WORK INSTRUCTIONS. Please pick up the article on Chicago condo development after its last sentence and continue it.

PAGE TEXT.
^^^^

H. Lee Murphy is a Chicago-based writer.
Insatiable condo appetite
Residential condominium development is crashing suddenly in cities like Miami and Phoenix where downtowns saw supply get far ahead of real demand. Critics have complained in the past year amid a flurry of high-rise construction that Chicago faces its own day of reckoning. But the construction goes on, and the evidence suggests that the new units coming to the market are finding buyers.
The scale of some of the new projects is breathtaking. Donald Trump has sold nearly 80% of the 472 residential and 286 hotel condos in his $775 million, 92-story Trump International Hotel & Tower, not expected to open until early 2008.
In March, Chicago officials gave preliminary approval to local development firm Fordham Co.'s concept for a screw-like spire rising 124 stories, or 2,000 feet, on Lake Shore Drive containing 300 condos and 150 for-sale hotel rooms. The architect is the Zurich-based Santiago Calatrava. The cost is pegged at $550 million with ground-breaking likely late this year and completion proposed for 2010.

^^^^

PROVIDED INFORMATION.
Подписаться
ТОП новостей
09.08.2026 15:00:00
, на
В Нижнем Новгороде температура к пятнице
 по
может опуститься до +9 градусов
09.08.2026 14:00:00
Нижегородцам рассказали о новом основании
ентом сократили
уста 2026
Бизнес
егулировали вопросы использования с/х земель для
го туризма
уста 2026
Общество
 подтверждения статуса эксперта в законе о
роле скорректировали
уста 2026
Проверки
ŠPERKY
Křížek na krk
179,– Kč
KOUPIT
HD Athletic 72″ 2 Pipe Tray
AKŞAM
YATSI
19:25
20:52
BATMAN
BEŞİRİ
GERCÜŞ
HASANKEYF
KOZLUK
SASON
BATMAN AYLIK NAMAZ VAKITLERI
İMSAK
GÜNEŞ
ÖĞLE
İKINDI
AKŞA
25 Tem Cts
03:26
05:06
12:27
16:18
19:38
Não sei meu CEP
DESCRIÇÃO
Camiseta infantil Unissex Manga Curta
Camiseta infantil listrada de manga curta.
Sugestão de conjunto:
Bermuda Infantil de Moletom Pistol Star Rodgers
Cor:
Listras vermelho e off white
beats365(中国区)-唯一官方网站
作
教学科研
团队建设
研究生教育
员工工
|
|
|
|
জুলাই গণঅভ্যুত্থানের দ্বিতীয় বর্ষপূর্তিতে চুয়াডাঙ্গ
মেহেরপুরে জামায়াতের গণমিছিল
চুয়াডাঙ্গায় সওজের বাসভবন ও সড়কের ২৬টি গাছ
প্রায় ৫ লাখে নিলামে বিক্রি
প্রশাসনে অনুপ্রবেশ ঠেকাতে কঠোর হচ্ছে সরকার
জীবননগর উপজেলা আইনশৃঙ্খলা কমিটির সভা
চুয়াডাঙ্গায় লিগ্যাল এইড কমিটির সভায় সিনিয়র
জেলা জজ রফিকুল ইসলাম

^^^^

EXERCISE RESPONSE.
Can Chicago absorb all these projects? Research firm Appraisal Research Counselors in Chicago estimates there were 8,162 condo unit sales in downtown Chicago in 2005, up from 6,298 the year before. Currently, there are 8,400 more condo units under construction — 6,700 of those are already under contract to be sold and another 4,150 are planned, according to Appraisal Research. Real estate experts say that's not an unreasonable pipeline considering that many of these units won't be available until 2008 or later.
Christopher Huecksteadt, a director with Metrostudy, which tracks condo development from its regional headquarters in suburban Hoffman Estates, predicts that annual absorption levels in Chicago can rise to 8,000 units a year, up from 5,000 to 6,000, as the city adds jobs and population. He calculates that prices have risen at least 10% over the past year.
“That tells you the market is healthy. If you keep adding more condos to the market and they don't sell, then you become concerned if you're a developer,” says Huecksteadt. “But that doesn't seem to be happening. Condos continue to sell at a healthy pace, and that's why we're bullish on condos in Chicago overall.”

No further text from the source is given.